I firmly believe in empowerment and advocacy in all facets of life, and I love the opportunity to bring this and diabetes together in my professional life.
Can you share more about the book you’re writing and the crowdfunding campaign you just launched?
I've also wanted to write a book, but I always thought I would go into fiction. I still hope to, but after getting involved in the Diabetes Community and working in it, I started thinking about writing something else.
I wanted to focus on life and how chronic illness and mental health might impact it. I noticed a lot of rose-colored glasses around me (myself included), so I decided I wanted to finish all of the content before I was 24. I started this project quietly about two years ago. The book is about coming of age with chronic illness and mental health. I want to balance the positive and the negative – because yes, things can suck, but that doesn't mean you can't do it. I talk about growing up in the South, my diagnoses, and other experiences such as the impact of my dad passing away when I was 12 and the importance of people who 'get it.'
I’m self-publishing and just launched the crowdfunding campaign on the morning of Sunday, Aug. 27, so there is more information on the book there for anyone’s who interested in backing the project or helping to spread word. I’ll also be sharing more on Instagram, Twitter, Facebook, and my blog.

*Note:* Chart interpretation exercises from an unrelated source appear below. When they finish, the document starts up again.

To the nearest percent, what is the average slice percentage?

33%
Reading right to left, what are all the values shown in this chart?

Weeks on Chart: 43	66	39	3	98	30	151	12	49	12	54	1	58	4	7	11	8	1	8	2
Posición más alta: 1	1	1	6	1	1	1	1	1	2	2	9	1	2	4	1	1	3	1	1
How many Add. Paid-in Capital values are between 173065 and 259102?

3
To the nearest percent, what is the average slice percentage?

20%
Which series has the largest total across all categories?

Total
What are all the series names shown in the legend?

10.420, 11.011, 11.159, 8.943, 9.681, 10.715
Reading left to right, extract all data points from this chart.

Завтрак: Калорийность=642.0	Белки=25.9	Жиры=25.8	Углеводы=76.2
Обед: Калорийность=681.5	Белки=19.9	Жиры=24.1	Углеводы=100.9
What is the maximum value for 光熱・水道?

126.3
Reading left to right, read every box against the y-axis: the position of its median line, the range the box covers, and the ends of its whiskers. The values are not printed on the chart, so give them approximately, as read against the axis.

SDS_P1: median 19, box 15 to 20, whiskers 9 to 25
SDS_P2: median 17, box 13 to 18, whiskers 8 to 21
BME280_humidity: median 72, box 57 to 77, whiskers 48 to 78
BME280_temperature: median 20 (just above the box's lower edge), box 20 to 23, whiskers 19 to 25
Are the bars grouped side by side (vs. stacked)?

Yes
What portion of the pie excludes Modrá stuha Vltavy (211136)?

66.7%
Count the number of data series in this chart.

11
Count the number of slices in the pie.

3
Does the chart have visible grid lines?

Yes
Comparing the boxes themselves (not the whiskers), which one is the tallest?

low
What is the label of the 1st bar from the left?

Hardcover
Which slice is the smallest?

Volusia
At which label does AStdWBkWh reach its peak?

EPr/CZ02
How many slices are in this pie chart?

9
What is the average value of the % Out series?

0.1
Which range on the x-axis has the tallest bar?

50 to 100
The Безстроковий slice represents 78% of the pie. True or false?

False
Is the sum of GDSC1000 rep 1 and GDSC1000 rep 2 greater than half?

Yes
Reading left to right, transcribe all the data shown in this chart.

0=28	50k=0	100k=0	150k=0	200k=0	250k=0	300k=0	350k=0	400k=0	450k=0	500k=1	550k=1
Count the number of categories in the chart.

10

What are the biggest changes you've seen in diabetes since you were diagnosed?
The biggest change I’ve seen relates to insulin pumps and types of insulins. When I was diagnosed, my only choice was NPH and Regular, which was why I was so excited to go on an insulin pump when I was 9. I’ve also really appreciated the fact that pumps help you calculate your insulin needs!
What do you think are the biggest challenges right now in diabetes innovation?
I think that a lot of people are doing a lot of similar things, which straps resources and causes friction. There can be more collaboration so there isn’t so much re-creating the wheel.
In keeping with our "Problem-Solving" theme this year, do you have an idea to problem-solve a specific diabetes healthcare need?
I think there's a better way to explain mental health to children and parents of children with diabetes -- for themselves and for their children, especially teens. That all comes back to my personal story and what I’ve gone through, and I think we could do better. I'm working on crafting ideas, through my book.
As to the Innovation Summit… what are you looking forward to the most?
Interacting with people in the diabetes space and learning from them, as well as offering specific patient perspectives.
We look forward to seeing you there, Mindy. Thank you for sharing your struggles, and for doing what you can to make a difference in this community!